Trentzsch H, Imach S, Kohlmann T, Urban B, Lazarovici L, Prückner S
Institut für Notfallmedizin und Medizinmanagement (INM), Klinikum der Universität München, Schillerstr. 53, 80336, München, Deutschland,
Unfallchirurg. 2015 Aug;118(8):675-85. doi: 10.1007/s00113-015-0029-4.
Every year preventable adverse events endanger a considerable number of patients. Current guidelines of the Federal Joint Committee require clinical quality management to provide amongst others an independent clinical risk management and a critical incident reporting system (CIRS). Such guidelines increase the pressure to actively deal with errors, even in emergency medicine. Human error is considered to be the main cause of preventable adverse events in high-risk industries, such as aviation. This observation is gladly directly transferred to clinical medicine.
This study investigated where the true causes for preventable adverse events during the resuscitation of severely injured patients can be found.
A non-systematic literature search of the PubMed database was performed.
The search identified three recent studies addressing these objectives that revealed human error as the most important cause of preventable adverse events during emergency room resuscitation (88-97%). Errors during resuscitation in the emergency room occur in approximately 10 %. It is striking that such data do not differ greatly from findings described in studies undertaken 20 years ago. One possible explanation might be that the systematic evaluation of medical errors in the emergency room is a weak spot and that too few lessons can be learnt from such incidents. Therefore, this article describes models of error development and outlines methods to collect data for root cause analysis and for clinical risk management. Thus, this review aims at a better understanding of how errors originate and to allow development of strategies to prevent errors from happening again.

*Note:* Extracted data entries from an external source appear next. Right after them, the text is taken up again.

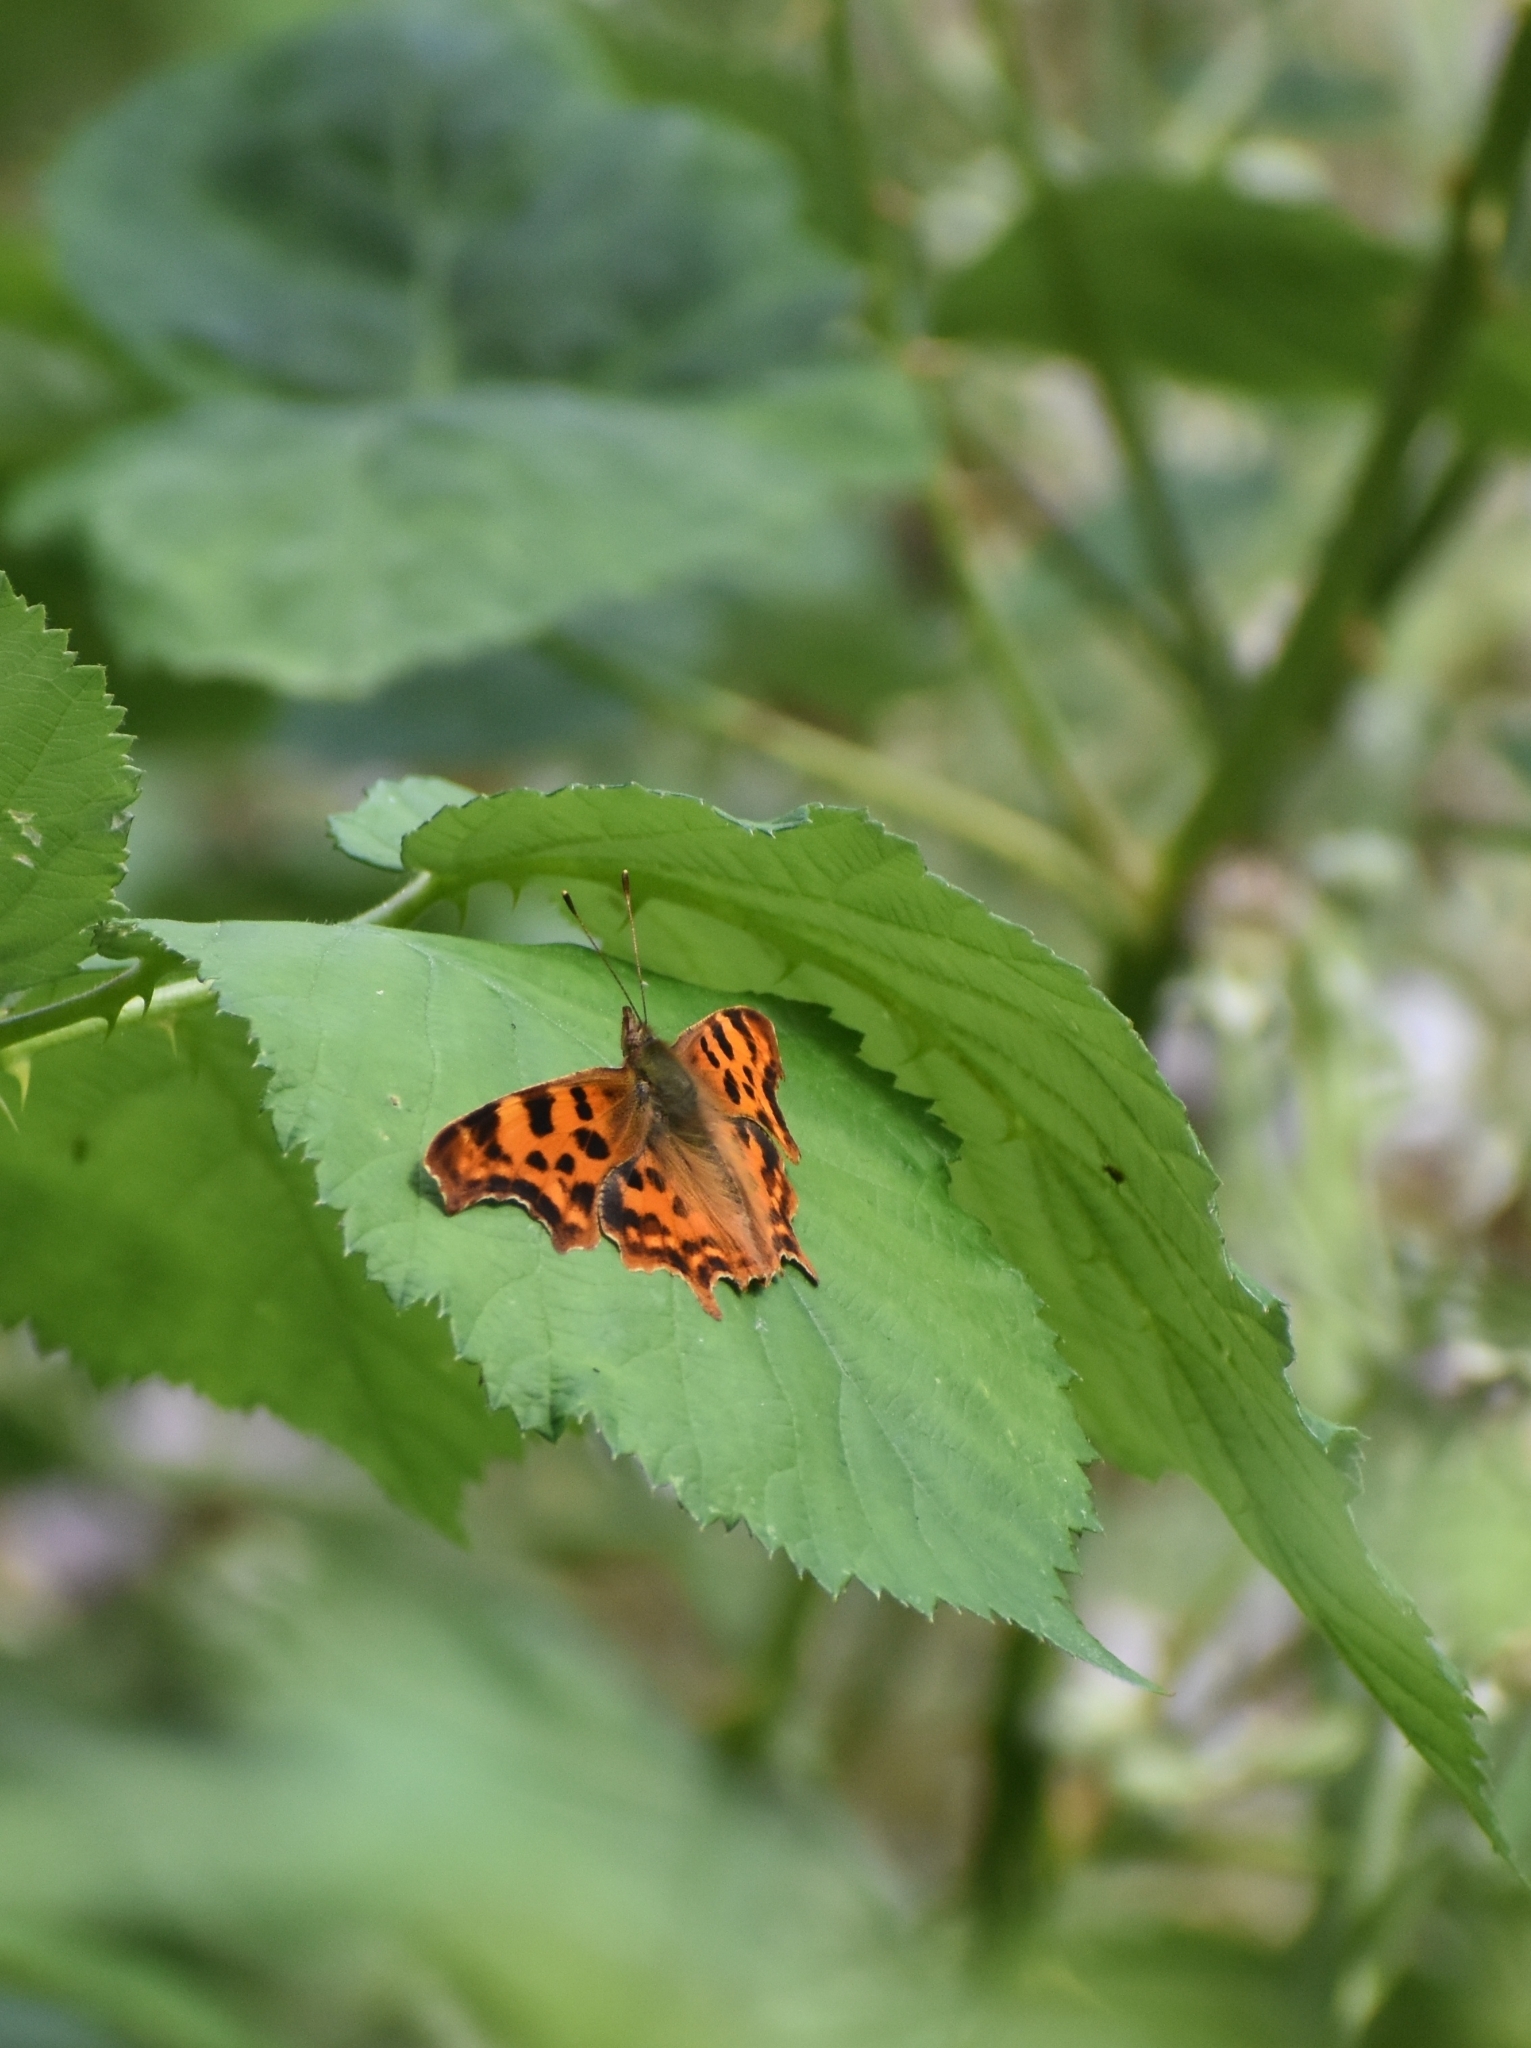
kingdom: Animalia
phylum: Arthropoda
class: Insecta
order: Lepidoptera
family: Nymphalidae
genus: Polygonia
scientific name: Polygonia c-album
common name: Comma
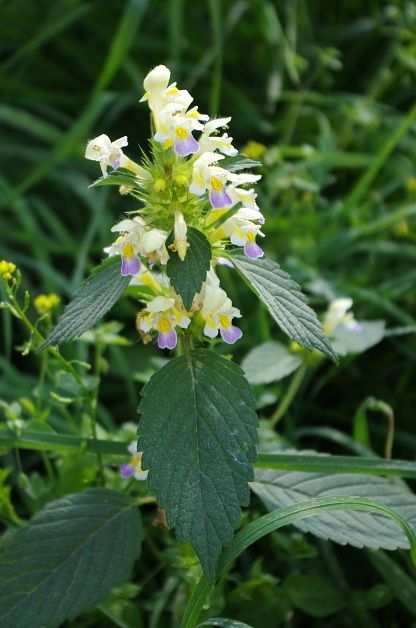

Human error is the most important cause of preventable adverse events during emergency room resuscitation. Presumably, errors occur unintentionally and as a result of situational misjudgment. As such errors have marked consequences on mortality and morbidity of severely injured patients, an extensive risk management is mandatory for the improvement of quality and safety. Appropriate methods to record errors in order to allow a correct root cause analysis according to well-established protocols is a basic prerequisite.
每年,可预防的不良事件危及大量患者。联邦联合委员会的现行指南要求临床质量管理提供独立的临床风险管理和危急事件报告系统(CIRS)等。此类指南增加了积极应对差错的压力,即使在急诊医学领域也是如此。人为差错被认为是航空等高风险行业可预防不良事件的主要原因。人们欣然将这一观察结果直接应用于临床医学。
本研究调查了在重伤患者复苏过程中可预防不良事件的真正原因所在。
对PubMed数据库进行了非系统性文献检索。
检索发现三项近期针对这些目标的研究,这些研究表明人为差错是急诊室复苏期间可预防不良事件的最重要原因(88%-97%)。急诊室复苏期间的差错发生率约为10%。令人惊讶的是,这些数据与20年前开展的研究所描述的结果并无太大差异。一种可能的解释或许是,急诊室医疗差错的系统评估是一个薄弱环节,且从此类事件中吸取的教训太少。因此,本文描述了差错发生模式,并概述了收集数据以进行根本原因分析和临床风险管理的方法。因此,本综述旨在更好地理解差错是如何产生的,并制定策略以防止差错再次发生。
人为差错是急诊室复苏期间可预防不良事件的最重要原因。据推测,差错是由于情境判断失误而无意发生的。由于此类差错对重伤患者的死亡率和发病率有显著影响,广泛的风险管理对于提高质量和安全性是必不可少的。采用适当方法记录差错,以便根据既定方案进行正确的根本原因分析,这是一个基本前提。